Make sure that your query sequence .fasta file (your de novo assembly) and the output files for the Swissprot, TrEMBL, and parsed NR BLAST searches are in the same folder and make this your working directory in Terminal.
- In this step, we have automated a lot of different processes, thus, pay careful attention to the specific order and the specifications for each input file. You will need to generate a short companion file called "nrcolumnheadersandbadwords.txt" to specify the names of the description and evalue columns generated during parsing and a customizable list of "bad words" that you can exclude during final combining of the nr results. Due to the size of the nr database, many top hits for non-model systems will be uninformative (e.g. "predicted protein"), so we have built in a second column in the meta table that includes a lower hit when possible for these contigs that excludes the "bad words". Execute the totalannotation.py script in Terminal by replacing the words in capitals with your own file names and typing:
totalannotation.py YOURASSEMBLY.fasta \ YOURASSEMBLY_Parsedblastx2nr.txt \ nrcolumnheadersandbadwords.txt \ YOURASSEMBLY_blastx2sprot.txt \
1E-4(or other evalue cutoff) UniProt_flatfiles \ YOURASSEMBLY_annotated.txt
YOURASSEMBLY.fasta is your de novo assembly contig file, e.g. testfile_assembly.fasta; YOURASSEMBLY_Parsedblastx2nr.txt is the parsed nr .xml file with each hit on one line; nrcolumnheadersandbadwords.txt are the column names corresponding to the match description and evalue on one line (e.g. "HitDescription" and "eValue") and a list of "bad words" that you want to skip over to find an informative nr match (e.g. "hypothetical", "Predicted", "unknown") all separated by tabs; YOURASSEMBLY_blastx2sprot.txt is the output file from the BLAST of your contigs against Swiss-Prot, e.g. testfile_blastx2sprot; YOURASSEMBLY_blastx2trembl.txt is the .txt output file from the BLAST of your contigs against TrEMBL, e.g. testfile_blastx2trembl ; 1E-4 is the threshold specifying that only BLAST hits with an E-value below this will be annotated; UniProt_flatfiles is the name for the folder that will contain the flat files for the matches in Swiss-Prot and TrEMBL; -and YOURASSEMBLY_annotated is the name you want for your output file.

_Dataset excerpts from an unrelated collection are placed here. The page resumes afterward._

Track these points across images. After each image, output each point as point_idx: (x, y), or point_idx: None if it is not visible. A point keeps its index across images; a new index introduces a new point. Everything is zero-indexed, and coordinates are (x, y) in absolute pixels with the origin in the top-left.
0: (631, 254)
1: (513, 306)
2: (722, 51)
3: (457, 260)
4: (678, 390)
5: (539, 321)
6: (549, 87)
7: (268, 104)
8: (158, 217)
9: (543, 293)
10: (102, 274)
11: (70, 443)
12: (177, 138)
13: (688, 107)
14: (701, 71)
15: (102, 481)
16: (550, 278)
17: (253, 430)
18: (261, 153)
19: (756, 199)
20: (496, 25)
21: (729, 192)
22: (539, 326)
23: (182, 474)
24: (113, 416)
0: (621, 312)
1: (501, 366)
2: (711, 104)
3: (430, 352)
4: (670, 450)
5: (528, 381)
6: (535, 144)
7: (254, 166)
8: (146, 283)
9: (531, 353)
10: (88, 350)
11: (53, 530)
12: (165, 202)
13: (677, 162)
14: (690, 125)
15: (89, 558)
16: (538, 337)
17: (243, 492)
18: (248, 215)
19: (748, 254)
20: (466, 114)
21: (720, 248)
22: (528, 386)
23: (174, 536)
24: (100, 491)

You should now have a complete metatable summarizing annotation information for those of your contigs that matched known proteins in the queried databases. This provides a convenient overview of the top hits from the different databases, summarizes functional annotation information, and generates some of the input required in subsequent analyses (e.g. the GO functional enrichment analysis in step 5). While this annotation table is a good summary, since many contigs can have multiple BLAST matches, it can also be useful to look at the full list of BLAST results for certain contigs. Additionally, if a particular contig of interest does not result in any siginificant matches in the annotation process, hand-curated BLAST-ing via the NCBI web-interface may also provide additional sequence identification information.